Tasks to perform -
**A.** Could you copy the case report excerpt word for word from "After successful completion" to "as household chores."?
**B.** What comes next in the endometrial cancer case report? Continue it from its last sentence.
═══ Page excerpt ═══
After completing three cycles of chemotherapy, CT scan
of whole abdomen on 19 May 2016 revealed sleeve-like
conglomerate lymphadenopathy in pre- and para-aortic and
aorto-caval regions measuring approximately 12*20 mm in
maximum axial dimensions. Discrete centimetre-sized
lymph nodes were noted in bilateral iliac regions. Chemotherapy
with nab-paclitaxel, carboplatin and nimotuzumab
was continued for another three cycles.
At the completion of recommended treatment, CT scan of abdomen on 28 July 2016 showed no evidence of disease and patient was shifted to maintenance therapy using nab-paclitaxel 100 mg weekly along with nimotuzumab 200 mg weekly for 16 weeks. CT scan of whole abdomen on 28 November 2016 after completion of 16 weeks of chemotherapy again showed no evidence of disease, and patient was continued on the treatment for another 3 weeks. Patient tolerated the chemotherapy well and completely adhered to the recommended treatment. No grade 3 or grade 4 adverse events were seen.
After successful completion of treatment with nab-paclitaxel and nimotuzumab, patient was started with megestrol acetate 160 mg QID till disease progression and is on regular follow-up until now. At the last follow-up on 17 June 2017, patient was healthy and comfortably doing daily activities as well as household chores.
Conventionally women with advanced-stage disease are treated with surgery, chemotherapy and radiation, in one or more combinations. In the setting of recurrent disease, particularly when it is not amenable to surgical resection, the hallmark of therapy has been chemotherapy [2]. Our patient was surgically inoperable and also not eligible for radiotherapy. Hence, combination chemotherapy was the only available option for the treatment.
In the era of modern chemotherapy, the Gynecologic Oncology Group (GOG) has conducted multiple clinical trials in the setting of advanced or recurrent endometrial cancer. These trials showed that the duration of response (progression-free survival) with combination regimens ranged from 5 to 7 months in the recurrent endometrial cancer trials, and unfortunately, these regimens are associated with high morbidity and mortality. Limited success with the traditional therapy certainly demands the need of novel therapeutic agent, which will improve survival without producing additional toxicity.
Various cancers such as head and neck cancer and oesophageal cancer are associated with EGFR overexpression and poor prognosis. Nimotuzumab has been successfully used for the management of these cancers in combination with conventional therapies, providing the survival benefit without adding to toxicity burden.
═══ Data section ═══
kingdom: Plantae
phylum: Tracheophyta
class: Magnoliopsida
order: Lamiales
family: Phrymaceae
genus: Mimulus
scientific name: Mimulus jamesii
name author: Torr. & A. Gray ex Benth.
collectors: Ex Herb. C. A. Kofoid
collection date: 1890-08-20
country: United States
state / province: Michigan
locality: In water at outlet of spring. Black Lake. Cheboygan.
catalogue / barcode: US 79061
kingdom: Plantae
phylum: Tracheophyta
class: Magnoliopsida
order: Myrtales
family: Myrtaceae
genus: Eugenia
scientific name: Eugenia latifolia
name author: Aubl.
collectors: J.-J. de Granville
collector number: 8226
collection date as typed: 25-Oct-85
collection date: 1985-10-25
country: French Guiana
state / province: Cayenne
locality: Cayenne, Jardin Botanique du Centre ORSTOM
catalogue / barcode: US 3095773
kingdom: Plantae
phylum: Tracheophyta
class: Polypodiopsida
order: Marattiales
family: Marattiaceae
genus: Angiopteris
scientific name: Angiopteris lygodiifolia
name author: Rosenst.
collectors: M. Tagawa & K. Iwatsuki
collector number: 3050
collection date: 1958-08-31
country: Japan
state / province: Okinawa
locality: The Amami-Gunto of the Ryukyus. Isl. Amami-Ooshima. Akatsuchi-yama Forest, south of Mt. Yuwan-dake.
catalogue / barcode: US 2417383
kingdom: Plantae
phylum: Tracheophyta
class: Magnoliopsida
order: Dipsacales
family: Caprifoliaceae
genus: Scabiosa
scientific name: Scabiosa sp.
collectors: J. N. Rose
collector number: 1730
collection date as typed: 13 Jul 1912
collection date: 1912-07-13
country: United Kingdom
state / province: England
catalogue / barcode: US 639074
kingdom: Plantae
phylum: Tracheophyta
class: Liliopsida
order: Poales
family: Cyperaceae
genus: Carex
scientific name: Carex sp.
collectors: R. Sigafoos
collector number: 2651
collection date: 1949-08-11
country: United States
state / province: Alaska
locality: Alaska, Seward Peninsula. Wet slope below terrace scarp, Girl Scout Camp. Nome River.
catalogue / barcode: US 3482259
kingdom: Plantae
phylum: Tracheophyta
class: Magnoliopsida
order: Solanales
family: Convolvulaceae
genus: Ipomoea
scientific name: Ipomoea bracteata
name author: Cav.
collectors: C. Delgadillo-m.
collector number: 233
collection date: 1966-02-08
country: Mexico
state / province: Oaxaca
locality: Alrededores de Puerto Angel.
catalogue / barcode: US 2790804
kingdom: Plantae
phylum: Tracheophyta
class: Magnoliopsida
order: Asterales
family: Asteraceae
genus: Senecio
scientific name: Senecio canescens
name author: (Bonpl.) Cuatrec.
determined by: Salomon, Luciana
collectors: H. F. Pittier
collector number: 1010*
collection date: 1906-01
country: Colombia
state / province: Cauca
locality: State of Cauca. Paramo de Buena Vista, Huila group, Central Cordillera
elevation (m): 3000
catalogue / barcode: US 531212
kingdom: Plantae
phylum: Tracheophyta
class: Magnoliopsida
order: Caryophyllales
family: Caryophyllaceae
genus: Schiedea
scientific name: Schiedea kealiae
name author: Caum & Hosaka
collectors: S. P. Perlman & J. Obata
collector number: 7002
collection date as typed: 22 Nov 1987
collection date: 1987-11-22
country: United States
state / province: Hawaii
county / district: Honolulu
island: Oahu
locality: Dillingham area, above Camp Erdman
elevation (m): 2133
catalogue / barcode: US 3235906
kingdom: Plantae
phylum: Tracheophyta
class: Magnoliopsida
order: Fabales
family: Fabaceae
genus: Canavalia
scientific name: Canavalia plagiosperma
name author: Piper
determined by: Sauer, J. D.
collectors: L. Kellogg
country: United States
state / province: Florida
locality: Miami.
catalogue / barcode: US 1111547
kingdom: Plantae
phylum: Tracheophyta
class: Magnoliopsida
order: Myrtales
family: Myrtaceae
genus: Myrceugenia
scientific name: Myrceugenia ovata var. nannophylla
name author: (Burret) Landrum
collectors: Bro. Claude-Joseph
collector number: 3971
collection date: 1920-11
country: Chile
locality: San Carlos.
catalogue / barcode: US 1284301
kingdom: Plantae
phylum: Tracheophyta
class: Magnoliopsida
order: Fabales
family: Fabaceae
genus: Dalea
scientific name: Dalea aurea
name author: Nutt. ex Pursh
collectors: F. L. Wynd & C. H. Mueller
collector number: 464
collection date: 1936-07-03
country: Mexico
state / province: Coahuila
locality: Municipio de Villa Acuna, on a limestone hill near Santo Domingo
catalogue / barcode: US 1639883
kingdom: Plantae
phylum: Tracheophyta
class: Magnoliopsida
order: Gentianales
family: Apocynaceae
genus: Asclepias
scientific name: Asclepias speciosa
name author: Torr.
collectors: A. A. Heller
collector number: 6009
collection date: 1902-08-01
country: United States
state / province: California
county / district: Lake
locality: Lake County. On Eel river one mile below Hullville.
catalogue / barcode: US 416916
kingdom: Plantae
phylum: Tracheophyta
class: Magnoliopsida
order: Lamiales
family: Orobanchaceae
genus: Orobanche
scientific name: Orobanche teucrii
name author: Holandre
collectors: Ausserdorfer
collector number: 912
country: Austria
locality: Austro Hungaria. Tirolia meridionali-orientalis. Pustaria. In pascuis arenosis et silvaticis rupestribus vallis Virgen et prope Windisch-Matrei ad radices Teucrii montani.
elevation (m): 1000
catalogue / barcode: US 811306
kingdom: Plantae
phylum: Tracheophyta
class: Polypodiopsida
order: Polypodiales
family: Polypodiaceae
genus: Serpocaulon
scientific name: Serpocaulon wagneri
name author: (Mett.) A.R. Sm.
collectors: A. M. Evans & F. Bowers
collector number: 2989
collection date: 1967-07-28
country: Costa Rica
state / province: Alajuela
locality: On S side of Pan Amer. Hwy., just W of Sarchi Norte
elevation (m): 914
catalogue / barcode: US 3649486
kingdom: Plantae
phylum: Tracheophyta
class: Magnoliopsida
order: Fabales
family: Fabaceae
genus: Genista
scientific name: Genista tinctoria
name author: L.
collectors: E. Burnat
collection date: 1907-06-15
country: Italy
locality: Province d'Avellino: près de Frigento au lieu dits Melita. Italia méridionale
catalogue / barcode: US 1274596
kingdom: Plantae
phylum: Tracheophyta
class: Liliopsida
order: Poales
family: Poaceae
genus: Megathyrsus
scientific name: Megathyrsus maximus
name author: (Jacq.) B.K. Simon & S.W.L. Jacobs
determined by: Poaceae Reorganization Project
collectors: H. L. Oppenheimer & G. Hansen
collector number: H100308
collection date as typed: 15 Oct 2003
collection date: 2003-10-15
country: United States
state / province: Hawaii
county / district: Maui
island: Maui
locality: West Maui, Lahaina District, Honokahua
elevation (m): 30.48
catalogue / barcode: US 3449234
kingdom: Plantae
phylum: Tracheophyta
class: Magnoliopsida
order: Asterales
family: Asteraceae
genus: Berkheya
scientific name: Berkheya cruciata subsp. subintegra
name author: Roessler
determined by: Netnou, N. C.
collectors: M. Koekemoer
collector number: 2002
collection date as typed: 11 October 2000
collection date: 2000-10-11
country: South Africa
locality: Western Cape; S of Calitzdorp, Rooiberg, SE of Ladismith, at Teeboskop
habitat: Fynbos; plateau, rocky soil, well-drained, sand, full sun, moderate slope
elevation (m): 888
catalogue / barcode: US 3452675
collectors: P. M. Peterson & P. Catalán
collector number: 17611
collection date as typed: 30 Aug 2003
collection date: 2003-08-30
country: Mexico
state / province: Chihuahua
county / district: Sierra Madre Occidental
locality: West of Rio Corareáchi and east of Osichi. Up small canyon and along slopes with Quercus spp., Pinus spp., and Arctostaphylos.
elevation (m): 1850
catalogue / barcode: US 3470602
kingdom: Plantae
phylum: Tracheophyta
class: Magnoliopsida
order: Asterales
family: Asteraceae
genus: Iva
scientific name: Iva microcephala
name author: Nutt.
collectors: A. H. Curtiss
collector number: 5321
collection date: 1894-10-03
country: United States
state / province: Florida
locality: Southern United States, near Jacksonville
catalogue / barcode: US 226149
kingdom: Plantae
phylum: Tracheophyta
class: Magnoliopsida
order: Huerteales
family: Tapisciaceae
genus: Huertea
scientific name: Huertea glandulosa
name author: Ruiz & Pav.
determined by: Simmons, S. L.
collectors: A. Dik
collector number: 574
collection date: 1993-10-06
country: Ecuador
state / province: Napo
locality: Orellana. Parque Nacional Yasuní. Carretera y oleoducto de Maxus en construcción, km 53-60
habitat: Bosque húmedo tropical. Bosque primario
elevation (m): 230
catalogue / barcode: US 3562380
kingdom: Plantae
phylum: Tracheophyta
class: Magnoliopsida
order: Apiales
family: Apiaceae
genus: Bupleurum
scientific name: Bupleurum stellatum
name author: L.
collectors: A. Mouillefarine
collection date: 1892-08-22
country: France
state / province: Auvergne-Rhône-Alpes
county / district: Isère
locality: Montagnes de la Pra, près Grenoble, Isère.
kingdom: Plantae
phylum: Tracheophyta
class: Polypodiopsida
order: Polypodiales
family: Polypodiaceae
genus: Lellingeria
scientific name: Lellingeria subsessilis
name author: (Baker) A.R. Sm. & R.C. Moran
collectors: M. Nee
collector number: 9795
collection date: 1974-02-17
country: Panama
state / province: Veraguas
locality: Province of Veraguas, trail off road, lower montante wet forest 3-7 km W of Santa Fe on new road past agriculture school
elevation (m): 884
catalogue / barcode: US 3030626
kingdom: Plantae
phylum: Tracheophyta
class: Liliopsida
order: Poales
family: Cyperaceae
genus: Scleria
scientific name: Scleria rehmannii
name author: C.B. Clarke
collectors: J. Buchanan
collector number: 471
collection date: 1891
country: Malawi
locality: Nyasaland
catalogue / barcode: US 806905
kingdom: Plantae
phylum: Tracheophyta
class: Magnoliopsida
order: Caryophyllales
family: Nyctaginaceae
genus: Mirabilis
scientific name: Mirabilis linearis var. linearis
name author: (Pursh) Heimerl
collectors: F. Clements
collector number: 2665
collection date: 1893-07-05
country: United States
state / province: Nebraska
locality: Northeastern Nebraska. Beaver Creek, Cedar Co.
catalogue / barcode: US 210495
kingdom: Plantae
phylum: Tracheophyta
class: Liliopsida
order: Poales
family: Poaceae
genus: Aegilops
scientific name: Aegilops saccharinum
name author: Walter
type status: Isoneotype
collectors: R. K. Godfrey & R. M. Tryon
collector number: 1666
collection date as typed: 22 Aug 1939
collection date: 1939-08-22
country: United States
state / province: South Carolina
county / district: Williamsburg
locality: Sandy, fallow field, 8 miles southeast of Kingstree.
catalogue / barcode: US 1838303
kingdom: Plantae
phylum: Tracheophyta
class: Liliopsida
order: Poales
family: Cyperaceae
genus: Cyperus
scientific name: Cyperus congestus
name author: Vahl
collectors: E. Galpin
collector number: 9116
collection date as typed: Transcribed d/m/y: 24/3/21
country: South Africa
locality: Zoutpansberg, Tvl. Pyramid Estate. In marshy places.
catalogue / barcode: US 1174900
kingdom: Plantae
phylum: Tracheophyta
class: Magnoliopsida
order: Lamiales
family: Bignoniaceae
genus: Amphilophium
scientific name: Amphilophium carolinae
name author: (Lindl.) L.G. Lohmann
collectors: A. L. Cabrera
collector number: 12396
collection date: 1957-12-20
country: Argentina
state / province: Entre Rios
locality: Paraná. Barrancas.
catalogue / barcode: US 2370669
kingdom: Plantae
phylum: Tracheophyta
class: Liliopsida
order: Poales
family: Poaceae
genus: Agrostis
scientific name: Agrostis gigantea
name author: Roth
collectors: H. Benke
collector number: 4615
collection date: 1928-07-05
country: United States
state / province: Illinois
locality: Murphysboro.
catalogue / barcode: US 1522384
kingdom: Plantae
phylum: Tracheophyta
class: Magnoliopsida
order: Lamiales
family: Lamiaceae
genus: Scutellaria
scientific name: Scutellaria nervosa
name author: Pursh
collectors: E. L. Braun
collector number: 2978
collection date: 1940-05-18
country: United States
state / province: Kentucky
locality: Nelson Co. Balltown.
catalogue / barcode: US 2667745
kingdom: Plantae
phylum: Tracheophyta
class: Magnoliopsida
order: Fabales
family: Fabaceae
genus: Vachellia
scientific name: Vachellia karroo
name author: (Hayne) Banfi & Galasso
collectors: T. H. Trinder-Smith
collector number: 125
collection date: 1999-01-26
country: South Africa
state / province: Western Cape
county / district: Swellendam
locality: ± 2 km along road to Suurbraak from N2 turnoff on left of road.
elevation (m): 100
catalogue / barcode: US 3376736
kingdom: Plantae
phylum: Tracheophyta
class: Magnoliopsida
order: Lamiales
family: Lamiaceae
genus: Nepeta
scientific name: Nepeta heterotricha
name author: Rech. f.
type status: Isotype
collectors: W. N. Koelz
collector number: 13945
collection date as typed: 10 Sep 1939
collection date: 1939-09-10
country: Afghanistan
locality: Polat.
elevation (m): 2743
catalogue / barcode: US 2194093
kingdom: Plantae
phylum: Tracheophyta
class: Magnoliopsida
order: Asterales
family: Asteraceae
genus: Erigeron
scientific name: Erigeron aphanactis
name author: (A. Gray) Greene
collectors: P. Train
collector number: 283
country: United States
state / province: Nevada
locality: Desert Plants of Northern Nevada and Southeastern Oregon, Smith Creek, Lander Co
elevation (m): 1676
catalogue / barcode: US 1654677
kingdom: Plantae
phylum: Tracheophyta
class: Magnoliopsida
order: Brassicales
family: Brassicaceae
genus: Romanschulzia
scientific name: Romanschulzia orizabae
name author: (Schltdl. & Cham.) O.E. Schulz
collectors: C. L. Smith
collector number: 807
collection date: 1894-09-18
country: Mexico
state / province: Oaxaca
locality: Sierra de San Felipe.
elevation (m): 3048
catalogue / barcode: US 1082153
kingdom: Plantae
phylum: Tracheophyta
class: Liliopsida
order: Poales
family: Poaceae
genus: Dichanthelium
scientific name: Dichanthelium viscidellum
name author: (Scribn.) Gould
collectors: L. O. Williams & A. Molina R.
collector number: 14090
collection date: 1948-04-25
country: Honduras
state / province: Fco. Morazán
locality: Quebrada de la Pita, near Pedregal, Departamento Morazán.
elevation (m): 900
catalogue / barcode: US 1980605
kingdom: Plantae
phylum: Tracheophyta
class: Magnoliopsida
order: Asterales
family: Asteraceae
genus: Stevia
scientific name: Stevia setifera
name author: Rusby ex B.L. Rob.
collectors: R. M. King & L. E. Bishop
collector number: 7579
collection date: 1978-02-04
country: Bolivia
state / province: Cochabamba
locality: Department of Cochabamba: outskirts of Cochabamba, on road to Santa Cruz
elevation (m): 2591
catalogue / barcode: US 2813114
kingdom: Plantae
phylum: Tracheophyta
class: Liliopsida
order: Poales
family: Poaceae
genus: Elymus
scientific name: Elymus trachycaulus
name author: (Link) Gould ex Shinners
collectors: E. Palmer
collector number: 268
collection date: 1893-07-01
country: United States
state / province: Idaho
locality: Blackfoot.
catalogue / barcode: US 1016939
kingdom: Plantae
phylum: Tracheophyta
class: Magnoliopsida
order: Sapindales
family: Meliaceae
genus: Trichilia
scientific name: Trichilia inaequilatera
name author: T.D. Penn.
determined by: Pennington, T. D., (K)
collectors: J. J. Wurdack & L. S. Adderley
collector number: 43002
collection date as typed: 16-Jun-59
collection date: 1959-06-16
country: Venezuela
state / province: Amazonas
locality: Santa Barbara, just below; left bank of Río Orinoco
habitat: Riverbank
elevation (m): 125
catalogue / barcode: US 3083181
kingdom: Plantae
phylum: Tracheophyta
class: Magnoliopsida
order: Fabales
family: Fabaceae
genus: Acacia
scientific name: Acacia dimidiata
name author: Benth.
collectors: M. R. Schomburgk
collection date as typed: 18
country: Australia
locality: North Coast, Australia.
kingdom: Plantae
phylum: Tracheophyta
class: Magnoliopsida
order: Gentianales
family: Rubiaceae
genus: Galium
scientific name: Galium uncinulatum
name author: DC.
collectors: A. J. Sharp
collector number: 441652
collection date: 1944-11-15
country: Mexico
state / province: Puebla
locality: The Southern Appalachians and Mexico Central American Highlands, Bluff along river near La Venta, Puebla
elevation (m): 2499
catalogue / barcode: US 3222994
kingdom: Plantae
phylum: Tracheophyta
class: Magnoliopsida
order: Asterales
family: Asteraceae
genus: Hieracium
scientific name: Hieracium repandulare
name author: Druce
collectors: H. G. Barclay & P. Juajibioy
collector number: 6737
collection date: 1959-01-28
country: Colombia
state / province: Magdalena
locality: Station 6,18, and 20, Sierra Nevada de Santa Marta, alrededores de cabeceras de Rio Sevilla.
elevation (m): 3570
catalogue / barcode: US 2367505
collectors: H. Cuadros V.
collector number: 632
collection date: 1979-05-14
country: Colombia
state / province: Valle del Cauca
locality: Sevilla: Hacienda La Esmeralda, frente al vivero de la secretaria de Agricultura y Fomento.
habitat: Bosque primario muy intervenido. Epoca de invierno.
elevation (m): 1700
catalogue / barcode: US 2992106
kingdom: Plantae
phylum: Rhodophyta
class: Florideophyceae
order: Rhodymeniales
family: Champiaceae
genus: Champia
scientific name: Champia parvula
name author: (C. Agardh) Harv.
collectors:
═══
List of answers -
**A.**
After successful completion of treatment with nab-paclitaxel and nimotuzumab, patient was started with megestrol acetate 160 mg QID till disease progression and is on regular follow-up until now. At the last follow-up on 17 June 2017, patient was healthy and comfortably doing daily activities as well as household chores.

**B.**
In the BEST trial, patients with unresectable locally advanced head and neck cancer showed 100% response rate and more than 38 months of survival benefit when given weekly nimotuzumab along with combination chemoradiotherapy as compared to the patients given chemoradiotherapy only [3]. Similar added advantage in tumour response rate and survival have been observed with nimotuzumab in oesophageal cancer, in nasopharyngeal cancer as well as in pancreatic cancer [4–6].
Though no clinical trial-based evidence is available for the role of nimotuzumab in management of endometrial cancer, it could be a choice of targeted therapy considering the poor outcomes with conventional therapies and our experience with nimotuzumab in other cancers associated with EGFR overexpression.
In the current case of recurrent endometrial carcinoma, patient was started with weekly nimotuzumab along with conventional chemotherapy and tumour showed radiologically complete response after 16 weeks. Then, patient was started on maintenance therapy with single agent weekly chemotherapy with weekly nimotuzumab for 19 weeks. No evidence of disease has been detected after following up patient for about 1 year. These results are exceptionally positive in a recurrent case of endometrial carcinoma.
Conflict of interest: None.
Research involving Human Participants and/or AnimalsAll procedures followed were in accordance with the ethical standards of the responsible committee on human experimentation (institutional and national) and with the Helsinki Declaration of 1975, as revised in 2008(5).
Informed Consent: The author haven’t suggested any personal information that may make the identity of the patient recognizable in any forms of description part, photograph or pedigree. The author have received the consent in writing form.